INFORMATION SHOWN:

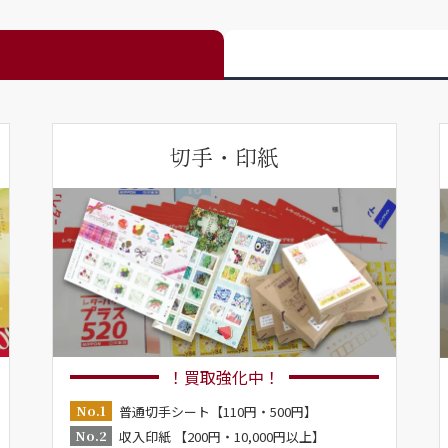
切手・印紙
！買取強化中！
No.1
普通切手シート【110円・500円】
No.2
収入印紙 【200円・10,000円以上】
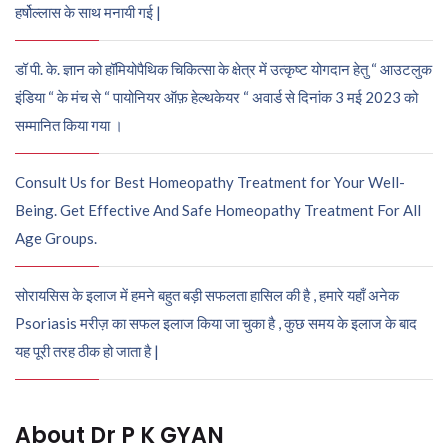
हर्षोल्लास के साथ मनायी गई |
डॉ पी. के. ज्ञान को हॉमियोपैथिक चिकित्सा के क्षेत्र में उत्कृष्ट योगदान हेतु “ आउटलुक
इंडिया “ के मंच से “ पायोनियर ऑफ़ हेल्थकेयर “ अवार्ड से दिनांक 3 मई 2023 को
सम्मानित किया गया ।
Consult Us for Best Homeopathy Treatment for Your Well-
Being. Get Effective And Safe Homeopathy Treatment For All
Age Groups.
सोरायसिस के इलाज में हमने बहुत बड़ी सफलता हासिल की है , हमारे यहाँ अनेक
Psoriasis मरीज़ का सफल इलाज किया जा चुका है , कुछ समय के इलाज के बाद
यह पूरी तरह ठीक हो जाता है |
About Dr P K GYAN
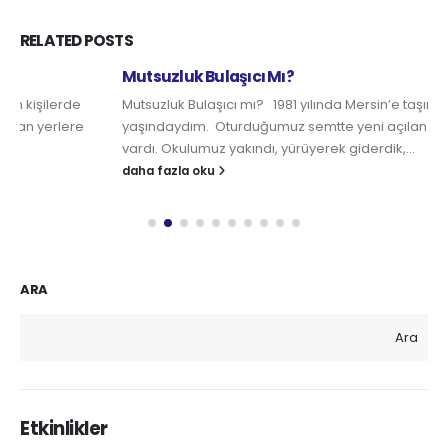
RELATED
POSTS
Mutsuzluk Bulaşıcı Mı?
Mutsuzluk Bulaşıcı mı? 1981 yılında Mersin’e taşınmıştık, daha 8
yaşındaydım. Oturduğumuz semtte yeni açılan bir market
vardı. Okulumuz yakındı, yürüyerek giderdik,...
daha fazla oku
ARA
Ara
Etkinlikler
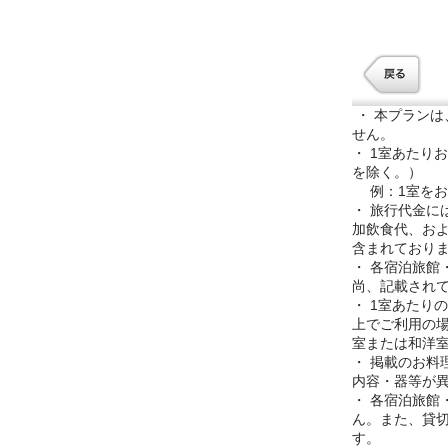
・ 本プラン
せん。
・ 1室あたり
を除く。）
例：1室をお
・ 旅行代金
加飲食代、お
含まれており
・ 各宿泊旅
尚、記載され
・ 1室あたり
上でご利用の
室または和洋
・ 掲載のお料
内容・器等が
・ 各宿泊旅館
ん。また、貸
す。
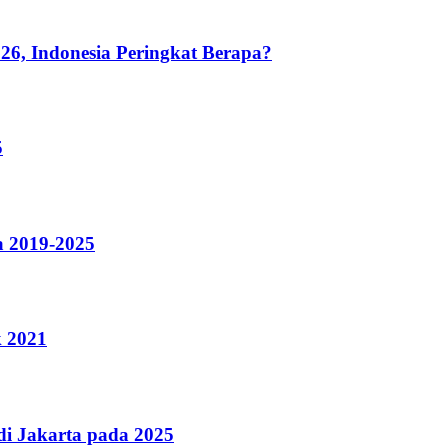
26, Indonesia Peringkat Berapa?
5
a 2019-2025
k 2021
i Jakarta pada 2025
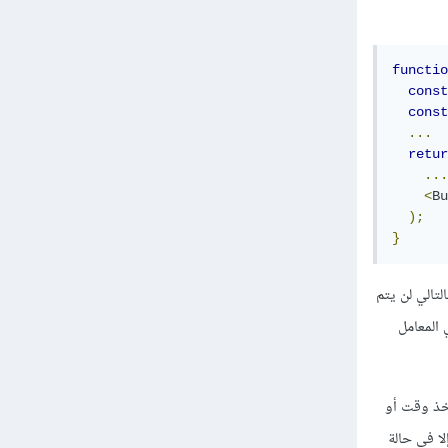
functio
const
const
...
retur
...
<
Bu
);
}
عتبار أن الدالة onButtonChange لم تتغير وبالتالي لن يتم
 في المعامل
وتأخذ وقت أو
لا في حالة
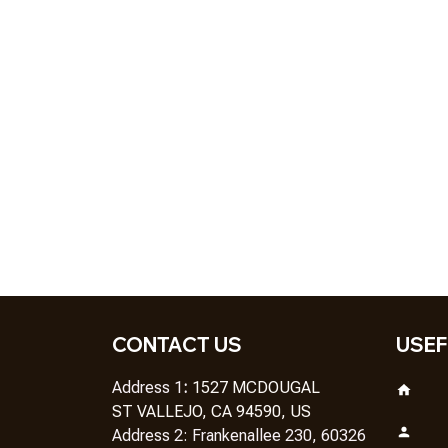
CONTACT US
USEF
Address 1
: 
1527 MCDOUGAL
ST VALLEJO, CA 94590, US
Address 2: Frankenallee 230, 60326 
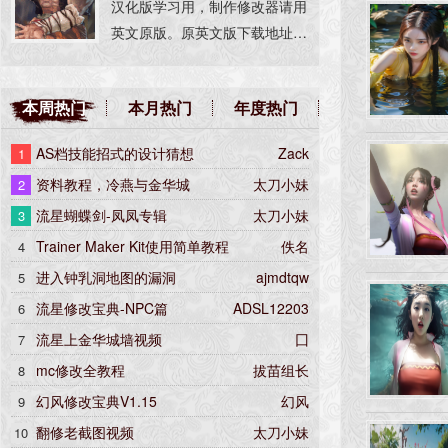
汉化版学习用，制作修改器请用
英文原版。原英文版下载地址：
http://www.lxres.com/show.as
p?id=151
本周热门
本月热门
年度热门
AS档技能招式的设计猜想
Zack
1
资料教程，冷燕与金华城
太刀小妹
2
流星蝴蝶剑-凤凤专辑
太刀小妹
3
Trainer Maker Kit使用简单教程
佚名
4
进入钟乳洞地图的漏洞
ajmdtqw
5
流星修改宝典-NPC篇
ADSL12203
6
流星上金华城墙视频
囗
7
mc修改全教程
拔苗组长
8
幻风修改宝典V1.15
幻风
9
翻修老截图视频
太刀小妹
10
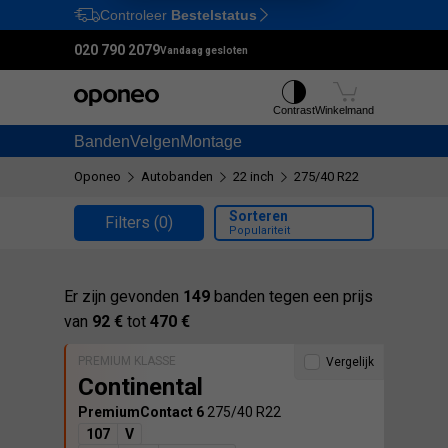
Controleer
Bestelstatus
Ctrl
M
020 790 2079
Vandaag gesloten
Contrast
Winkelmand
Banden
Velgen
Montage
Oponeo
Autobanden
22 inch
275/40 R22
Sorteren
Filters
(0)
Populariteit
Er zijn gevonden
149
banden tegen een prijs
van
92 €
tot
470 €
PREMIUM KLASSE
Vergelijk
Continental
PremiumContact 6
275/40 R22
107
V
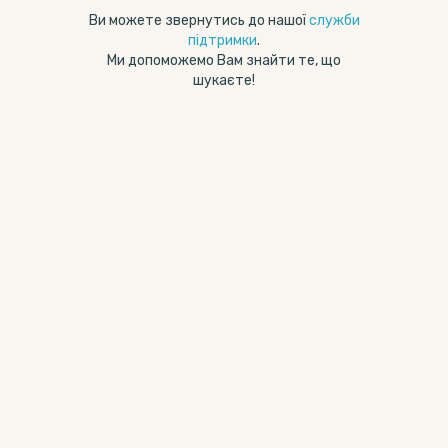
Ви можете звернутись до нашої
служби
підтримки
.
Ми допоможемо Вам знайти те, що
шукаєте!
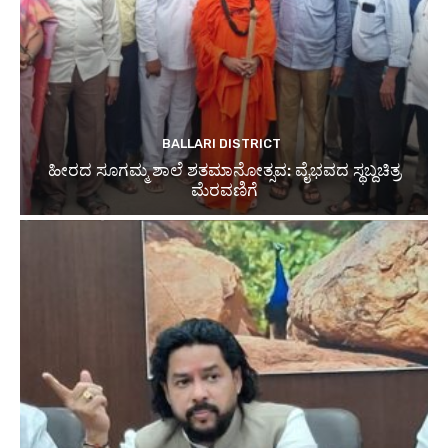
BALLARI DISTRICT
ಹೀರದ ಸೂಗಮ್ಮ ಶಾಲೆ ಶತಮಾನೋತ್ಸವ: ವೈಭವದ ಸ್ಥಬ್ದಚಿತ್ರ
ಮೆರವಣಿಗೆ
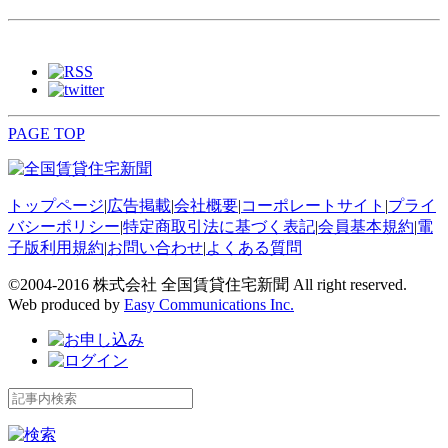
PAGE TOP
トップページ
|
広告掲載
|
会社概要
|
コーポレートサイト
|
プライ
バシーポリシー
|
特定商取引法に基づく表記
|
会員基本規約
|
電
子版利用規約
|
お問い合わせ
|
よくある質問
©2004-2016 株式会社 全国賃貸住宅新聞 All right reserved.
Web produced by
Easy Communications Inc.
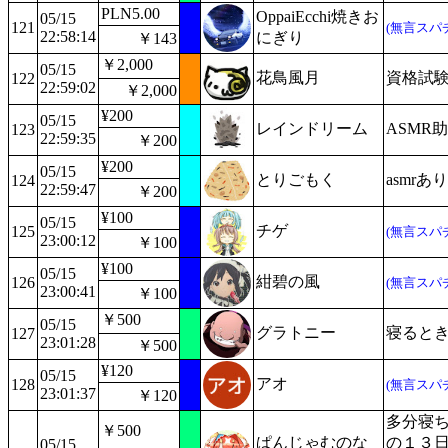
PLN5.00
OppaiEcchi焼きお
05/15
121
(無言スパ
22:58:14
にぎり
￥143
￥2,000
05/15
花鳥風月
資格試
122
22:59:02
￥2,000
¥200
05/15
レインドリーム
ASMR
123
22:59:35
￥200
¥200
05/15
とりごもく
asmr
124
22:59:47
￥200
¥100
05/15
チゲ
125
(無言スパ
23:00:12
￥100
¥100
05/15
紺碧の風
126
(無言スパ
23:00:41
￥100
￥500
05/15
グラトニー
寝ると
127
23:01:28
￥500
¥120
05/15
アオ
128
(無言スパ
23:01:37
￥120
多分寝
￥500
ぱんじゃむのな
の１３
05/15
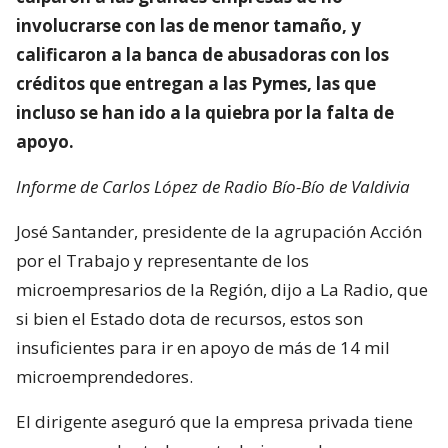
involucrarse con las de menor tamaño, y
calificaron a la banca de abusadoras con los
créditos que entregan a las Pymes, las que
incluso se han ido a la quiebra por la falta de
apoyo.
Informe de Carlos López de Radio Bío-Bío de Valdivia
José Santander, presidente de la agrupación Acción
por el Trabajo y representante de los
microempresarios de la Región, dijo a La Radio, que
si bien el Estado dota de recursos, estos son
insuficientes para ir en apoyo de más de 14 mil
microemprendedores.
El dirigente aseguró que la empresa privada tiene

DIRECTIONS FOR THIS TASK: Copy all lines of the listing above that contain the string "Treatment".

REPLY TO THE EXERCISE:
Consult Us for Best Homeopathy Treatment for Your Well-
Being. Get Effective And Safe Homeopathy Treatment For All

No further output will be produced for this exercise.